Wednesday 26 September 2012

V-Day

V-Day is a global activist movement to end violence against women and girls. V-Day is a catalyst that promotes creative events to increase awareness, raise money, and revitalize the spirit of existing anti-violence organizations. V-Day generates broader attention for the fight to stop violence against women and girls, including rape, battery, incest, female genital mutilation (FGM), and sex slavery.

v day

Performance is just the beginning. V-Day stages large-scale benefits and produces innovative gatherings, films and campaigns to educate and change social attitudes towards violence against women including the documentary Until The Violence Stops; community briefings on the missing and murdered women of Juarez, Mexico; the December 2003 V-Day delegation trip to Israel, Palestine, Egypt and Jordan; the Afghan Women's Summit; the March 2004 delegation to India; the Stop Rape Contest; the Indian Country Project; Love Your Tree.

The 'V' in V-Day stands for Victory, Valentine and Vagina.

Mission

V-Day is an organized response against violence toward women.

V-Day is a vision: We see a world where women live safely and freely.

V-Day is a demand: Rape, incest, battery, genital mutilation and sexual slavery must end now.

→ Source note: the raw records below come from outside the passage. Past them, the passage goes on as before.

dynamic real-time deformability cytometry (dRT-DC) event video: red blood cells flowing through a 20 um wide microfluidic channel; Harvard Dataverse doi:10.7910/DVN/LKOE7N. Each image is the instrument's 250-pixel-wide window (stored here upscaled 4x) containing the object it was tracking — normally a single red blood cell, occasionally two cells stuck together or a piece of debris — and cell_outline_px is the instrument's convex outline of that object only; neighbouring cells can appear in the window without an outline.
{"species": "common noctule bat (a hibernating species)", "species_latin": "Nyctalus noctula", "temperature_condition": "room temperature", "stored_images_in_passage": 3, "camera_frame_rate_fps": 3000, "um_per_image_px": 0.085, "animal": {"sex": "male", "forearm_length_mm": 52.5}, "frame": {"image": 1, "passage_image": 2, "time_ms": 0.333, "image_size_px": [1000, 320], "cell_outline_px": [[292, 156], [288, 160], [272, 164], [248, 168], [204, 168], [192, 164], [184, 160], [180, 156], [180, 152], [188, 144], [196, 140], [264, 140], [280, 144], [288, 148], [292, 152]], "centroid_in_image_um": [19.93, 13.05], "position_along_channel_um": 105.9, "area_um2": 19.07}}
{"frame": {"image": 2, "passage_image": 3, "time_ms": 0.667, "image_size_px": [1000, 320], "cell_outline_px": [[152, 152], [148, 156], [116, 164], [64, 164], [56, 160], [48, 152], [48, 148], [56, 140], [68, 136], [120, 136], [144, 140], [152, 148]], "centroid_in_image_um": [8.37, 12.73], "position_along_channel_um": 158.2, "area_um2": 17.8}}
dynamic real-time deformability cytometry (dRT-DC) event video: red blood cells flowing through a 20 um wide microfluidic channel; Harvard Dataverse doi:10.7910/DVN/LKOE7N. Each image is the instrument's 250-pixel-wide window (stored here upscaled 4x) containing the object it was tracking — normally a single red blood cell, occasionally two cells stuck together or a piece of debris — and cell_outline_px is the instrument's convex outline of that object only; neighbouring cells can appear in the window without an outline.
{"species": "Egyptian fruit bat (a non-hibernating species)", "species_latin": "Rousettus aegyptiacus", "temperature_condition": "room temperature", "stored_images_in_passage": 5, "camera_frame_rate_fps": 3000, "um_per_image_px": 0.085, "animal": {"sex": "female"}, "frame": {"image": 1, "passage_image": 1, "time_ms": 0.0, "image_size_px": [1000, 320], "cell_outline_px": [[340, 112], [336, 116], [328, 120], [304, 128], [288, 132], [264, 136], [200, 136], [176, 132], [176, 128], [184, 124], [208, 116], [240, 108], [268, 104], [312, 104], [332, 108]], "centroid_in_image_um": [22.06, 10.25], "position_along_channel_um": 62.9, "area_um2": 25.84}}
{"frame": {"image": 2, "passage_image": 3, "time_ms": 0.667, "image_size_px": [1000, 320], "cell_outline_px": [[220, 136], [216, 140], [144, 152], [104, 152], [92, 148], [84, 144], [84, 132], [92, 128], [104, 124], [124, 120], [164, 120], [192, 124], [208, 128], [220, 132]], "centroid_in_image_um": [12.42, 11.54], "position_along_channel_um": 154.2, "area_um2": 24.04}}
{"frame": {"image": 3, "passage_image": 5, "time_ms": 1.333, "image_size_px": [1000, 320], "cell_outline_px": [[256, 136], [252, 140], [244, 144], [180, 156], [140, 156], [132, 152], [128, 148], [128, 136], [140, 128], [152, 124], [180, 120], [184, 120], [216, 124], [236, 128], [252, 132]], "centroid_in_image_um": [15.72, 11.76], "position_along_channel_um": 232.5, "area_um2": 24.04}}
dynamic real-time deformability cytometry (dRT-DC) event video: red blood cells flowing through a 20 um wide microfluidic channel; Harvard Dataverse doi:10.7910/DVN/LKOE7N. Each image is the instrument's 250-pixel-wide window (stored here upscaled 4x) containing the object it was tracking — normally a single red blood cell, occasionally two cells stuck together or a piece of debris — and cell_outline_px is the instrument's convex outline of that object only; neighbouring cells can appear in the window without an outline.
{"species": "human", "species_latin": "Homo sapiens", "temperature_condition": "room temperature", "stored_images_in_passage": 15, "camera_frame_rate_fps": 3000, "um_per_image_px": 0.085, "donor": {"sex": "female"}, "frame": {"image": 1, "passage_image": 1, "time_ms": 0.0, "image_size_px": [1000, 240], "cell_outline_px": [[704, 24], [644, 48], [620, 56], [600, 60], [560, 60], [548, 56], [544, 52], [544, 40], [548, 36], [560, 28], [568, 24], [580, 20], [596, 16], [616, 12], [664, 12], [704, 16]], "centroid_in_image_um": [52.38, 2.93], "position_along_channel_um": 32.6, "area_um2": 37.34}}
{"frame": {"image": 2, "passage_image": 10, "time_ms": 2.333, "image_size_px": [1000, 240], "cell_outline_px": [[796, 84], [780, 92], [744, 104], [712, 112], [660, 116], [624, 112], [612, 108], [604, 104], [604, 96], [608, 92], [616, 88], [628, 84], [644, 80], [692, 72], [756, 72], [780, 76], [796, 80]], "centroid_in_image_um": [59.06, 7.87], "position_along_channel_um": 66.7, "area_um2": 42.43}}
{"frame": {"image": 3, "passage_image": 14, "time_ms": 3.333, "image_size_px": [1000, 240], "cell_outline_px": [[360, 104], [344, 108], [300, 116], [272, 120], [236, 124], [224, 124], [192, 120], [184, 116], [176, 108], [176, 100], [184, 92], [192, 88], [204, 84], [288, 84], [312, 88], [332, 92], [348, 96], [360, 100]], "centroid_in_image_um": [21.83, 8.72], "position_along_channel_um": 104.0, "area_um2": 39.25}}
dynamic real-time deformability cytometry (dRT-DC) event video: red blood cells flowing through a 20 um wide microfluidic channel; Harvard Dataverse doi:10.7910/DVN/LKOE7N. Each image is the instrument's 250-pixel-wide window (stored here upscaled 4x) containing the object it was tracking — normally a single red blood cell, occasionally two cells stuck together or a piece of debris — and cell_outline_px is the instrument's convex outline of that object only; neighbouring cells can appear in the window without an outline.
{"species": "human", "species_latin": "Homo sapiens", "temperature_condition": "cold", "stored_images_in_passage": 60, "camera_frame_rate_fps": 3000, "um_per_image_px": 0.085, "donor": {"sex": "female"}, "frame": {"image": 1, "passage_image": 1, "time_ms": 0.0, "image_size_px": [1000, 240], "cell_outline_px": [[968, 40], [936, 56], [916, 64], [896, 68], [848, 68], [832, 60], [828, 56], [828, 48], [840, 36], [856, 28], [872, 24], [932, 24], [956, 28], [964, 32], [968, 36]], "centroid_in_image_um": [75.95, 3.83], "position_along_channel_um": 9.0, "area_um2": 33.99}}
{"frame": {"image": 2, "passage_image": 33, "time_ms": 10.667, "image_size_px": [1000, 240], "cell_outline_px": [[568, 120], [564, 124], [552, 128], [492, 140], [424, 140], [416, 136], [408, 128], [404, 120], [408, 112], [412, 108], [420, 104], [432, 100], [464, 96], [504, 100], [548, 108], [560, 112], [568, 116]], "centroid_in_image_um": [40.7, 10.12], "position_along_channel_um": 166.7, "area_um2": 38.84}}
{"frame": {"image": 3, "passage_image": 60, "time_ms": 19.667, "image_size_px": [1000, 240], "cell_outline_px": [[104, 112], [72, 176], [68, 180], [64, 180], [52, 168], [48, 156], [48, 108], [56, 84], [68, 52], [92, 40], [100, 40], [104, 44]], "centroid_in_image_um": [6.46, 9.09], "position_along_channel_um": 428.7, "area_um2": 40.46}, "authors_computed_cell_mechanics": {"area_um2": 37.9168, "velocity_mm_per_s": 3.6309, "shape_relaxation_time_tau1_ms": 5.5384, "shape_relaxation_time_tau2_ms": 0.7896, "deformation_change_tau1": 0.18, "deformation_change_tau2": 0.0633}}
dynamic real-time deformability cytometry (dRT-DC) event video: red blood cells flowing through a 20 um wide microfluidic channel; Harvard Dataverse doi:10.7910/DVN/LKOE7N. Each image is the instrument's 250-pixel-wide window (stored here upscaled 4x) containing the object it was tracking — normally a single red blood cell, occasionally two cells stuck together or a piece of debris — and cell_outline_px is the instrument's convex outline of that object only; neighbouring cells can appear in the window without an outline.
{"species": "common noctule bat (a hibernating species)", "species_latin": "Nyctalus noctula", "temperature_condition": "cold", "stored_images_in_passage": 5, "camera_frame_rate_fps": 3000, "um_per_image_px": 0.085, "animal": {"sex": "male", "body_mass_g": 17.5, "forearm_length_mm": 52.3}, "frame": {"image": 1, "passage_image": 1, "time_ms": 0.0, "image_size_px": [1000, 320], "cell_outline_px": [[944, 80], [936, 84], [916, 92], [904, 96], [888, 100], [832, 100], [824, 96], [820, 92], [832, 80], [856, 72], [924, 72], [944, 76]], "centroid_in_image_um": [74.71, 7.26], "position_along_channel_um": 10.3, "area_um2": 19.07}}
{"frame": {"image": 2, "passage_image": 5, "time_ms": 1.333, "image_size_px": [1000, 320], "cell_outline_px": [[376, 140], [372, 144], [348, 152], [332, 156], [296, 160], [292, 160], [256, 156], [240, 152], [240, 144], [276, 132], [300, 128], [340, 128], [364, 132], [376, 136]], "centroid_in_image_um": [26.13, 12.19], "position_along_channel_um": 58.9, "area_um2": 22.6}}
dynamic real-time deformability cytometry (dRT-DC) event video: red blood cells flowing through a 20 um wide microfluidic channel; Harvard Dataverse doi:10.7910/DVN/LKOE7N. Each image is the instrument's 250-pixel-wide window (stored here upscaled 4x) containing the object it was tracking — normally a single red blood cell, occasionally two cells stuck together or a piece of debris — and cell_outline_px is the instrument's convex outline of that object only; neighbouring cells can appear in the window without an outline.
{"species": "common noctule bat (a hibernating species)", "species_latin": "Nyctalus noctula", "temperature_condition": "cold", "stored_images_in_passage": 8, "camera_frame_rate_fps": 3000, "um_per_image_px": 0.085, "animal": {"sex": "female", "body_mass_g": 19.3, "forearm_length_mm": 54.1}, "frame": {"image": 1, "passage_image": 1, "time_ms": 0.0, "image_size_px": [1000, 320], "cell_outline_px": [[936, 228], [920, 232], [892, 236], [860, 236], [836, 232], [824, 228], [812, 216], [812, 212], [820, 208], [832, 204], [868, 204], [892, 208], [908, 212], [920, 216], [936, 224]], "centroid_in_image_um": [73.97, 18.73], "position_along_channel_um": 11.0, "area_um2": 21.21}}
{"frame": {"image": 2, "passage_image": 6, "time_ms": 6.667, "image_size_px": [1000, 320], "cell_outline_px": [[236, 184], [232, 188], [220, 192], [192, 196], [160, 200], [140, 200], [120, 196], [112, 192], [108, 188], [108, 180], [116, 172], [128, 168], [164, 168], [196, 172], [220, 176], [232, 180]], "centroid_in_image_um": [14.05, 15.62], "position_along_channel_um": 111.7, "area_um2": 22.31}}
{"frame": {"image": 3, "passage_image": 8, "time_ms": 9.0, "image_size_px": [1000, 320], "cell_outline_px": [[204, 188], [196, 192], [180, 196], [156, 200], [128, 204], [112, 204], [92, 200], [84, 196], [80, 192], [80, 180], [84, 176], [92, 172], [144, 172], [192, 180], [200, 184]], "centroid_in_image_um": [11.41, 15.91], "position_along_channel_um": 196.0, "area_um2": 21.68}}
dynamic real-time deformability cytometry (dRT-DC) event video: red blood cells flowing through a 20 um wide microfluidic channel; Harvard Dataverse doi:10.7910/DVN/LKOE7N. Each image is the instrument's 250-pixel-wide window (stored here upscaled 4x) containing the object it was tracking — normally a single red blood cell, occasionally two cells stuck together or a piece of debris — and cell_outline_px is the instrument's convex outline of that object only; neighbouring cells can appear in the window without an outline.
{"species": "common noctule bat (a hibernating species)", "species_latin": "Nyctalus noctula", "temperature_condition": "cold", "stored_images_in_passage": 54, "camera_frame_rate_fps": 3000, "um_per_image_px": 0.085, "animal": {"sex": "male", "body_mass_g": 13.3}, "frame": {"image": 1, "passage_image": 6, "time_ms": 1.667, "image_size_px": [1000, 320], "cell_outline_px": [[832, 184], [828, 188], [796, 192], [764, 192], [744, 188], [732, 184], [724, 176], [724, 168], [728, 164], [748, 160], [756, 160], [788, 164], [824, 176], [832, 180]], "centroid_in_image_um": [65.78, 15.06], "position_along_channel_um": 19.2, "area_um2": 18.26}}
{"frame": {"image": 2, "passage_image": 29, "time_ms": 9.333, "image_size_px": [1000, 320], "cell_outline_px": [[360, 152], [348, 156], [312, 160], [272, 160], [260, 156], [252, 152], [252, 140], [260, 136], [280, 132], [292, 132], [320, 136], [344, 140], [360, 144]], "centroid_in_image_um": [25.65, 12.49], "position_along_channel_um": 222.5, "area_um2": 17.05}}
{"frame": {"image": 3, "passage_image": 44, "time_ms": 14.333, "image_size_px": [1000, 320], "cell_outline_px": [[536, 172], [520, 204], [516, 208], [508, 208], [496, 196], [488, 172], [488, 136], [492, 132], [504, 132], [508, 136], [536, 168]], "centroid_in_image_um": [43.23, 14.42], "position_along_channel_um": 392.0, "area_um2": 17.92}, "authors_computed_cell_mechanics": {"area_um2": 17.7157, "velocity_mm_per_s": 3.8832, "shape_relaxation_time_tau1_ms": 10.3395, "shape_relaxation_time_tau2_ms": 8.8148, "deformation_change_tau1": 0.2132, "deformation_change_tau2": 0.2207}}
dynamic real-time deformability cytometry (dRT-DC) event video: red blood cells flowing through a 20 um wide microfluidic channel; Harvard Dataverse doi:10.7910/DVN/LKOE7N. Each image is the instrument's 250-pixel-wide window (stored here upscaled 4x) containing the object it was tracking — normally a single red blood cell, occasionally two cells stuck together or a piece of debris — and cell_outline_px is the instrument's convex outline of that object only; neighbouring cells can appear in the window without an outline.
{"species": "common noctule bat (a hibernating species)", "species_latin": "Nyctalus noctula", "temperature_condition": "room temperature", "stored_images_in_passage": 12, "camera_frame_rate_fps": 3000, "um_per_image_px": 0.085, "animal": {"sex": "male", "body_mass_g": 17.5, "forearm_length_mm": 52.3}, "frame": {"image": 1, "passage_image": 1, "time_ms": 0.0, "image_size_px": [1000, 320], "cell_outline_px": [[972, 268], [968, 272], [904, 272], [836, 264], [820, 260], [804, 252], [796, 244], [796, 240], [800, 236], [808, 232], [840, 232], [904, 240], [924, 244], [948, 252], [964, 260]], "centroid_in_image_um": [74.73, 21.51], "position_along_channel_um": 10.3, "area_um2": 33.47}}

V-Day is a spirit: We believe women should spend their lives creating and thriving rather than surviving or recovering from terrible atrocities.

V-Day is a catalyst: By raising money and consciousness, it will unify and strengthen existing anti-violence efforts. Triggering far-reaching awareness, it will lay the groundwork for new educational, protective, and legislative endeavors throughout the world.

V-Day is a process: We will work as long as it takes. We will not stop until the violence stops.

V-Day is a day. We proclaim Valentine's Day as V-Day, to celebrate women and end the violence.

Why V-Day Started

eve-lacombe-smIn 1994, a play called The Vagina Monologues, written by playwright and activist Eve Ensler, broke ground, offering to the world a piece of art like nothing it had seen before. Based on dozens of interviews Ensler conducted with women, the play addressed women's sexuality and the social stigma surrounding rape and abuse, creating a new conversation about and with women. The Vagina Monologues ran Off-Broadway for five years in New York and then toured the United States. After every performance, Ensler found women waiting to share their own stories of survival, leading her to see that The Vagina Monologues could be more than a moving work of art on violence; she divined that the performances could be a mechanism for moving people to act to end violence.

On Valentines Day, 1998, Eve, with a group of women in New York City, established V-Day. Set up as a 501(c)(3) and originally staffed by volunteers, the organization's seed money came from a star-studded, sold out benefit performance at the Hammerstein Ballroom in New York, a show that raised $250,000 in a single evening.

V-Day's mission is simple. It demands that violence against women and girls must end. To do this, once a year, in February, March, and April, Eve allows groups around the world to produce a performance of the play, as well as other works created by V-Day, and use the proceeds for local individual projects and programs that work to end violence against women and girls, often shelters and rape crisis centers. What began as one event in New York City in 1998 today includes over 5,800 V-Day events annually.

Performance is just the beginning. V-Day stages large-scale benefits and produces innovative gatherings, films and campaigns to educate and change social attitudes towards violence against women.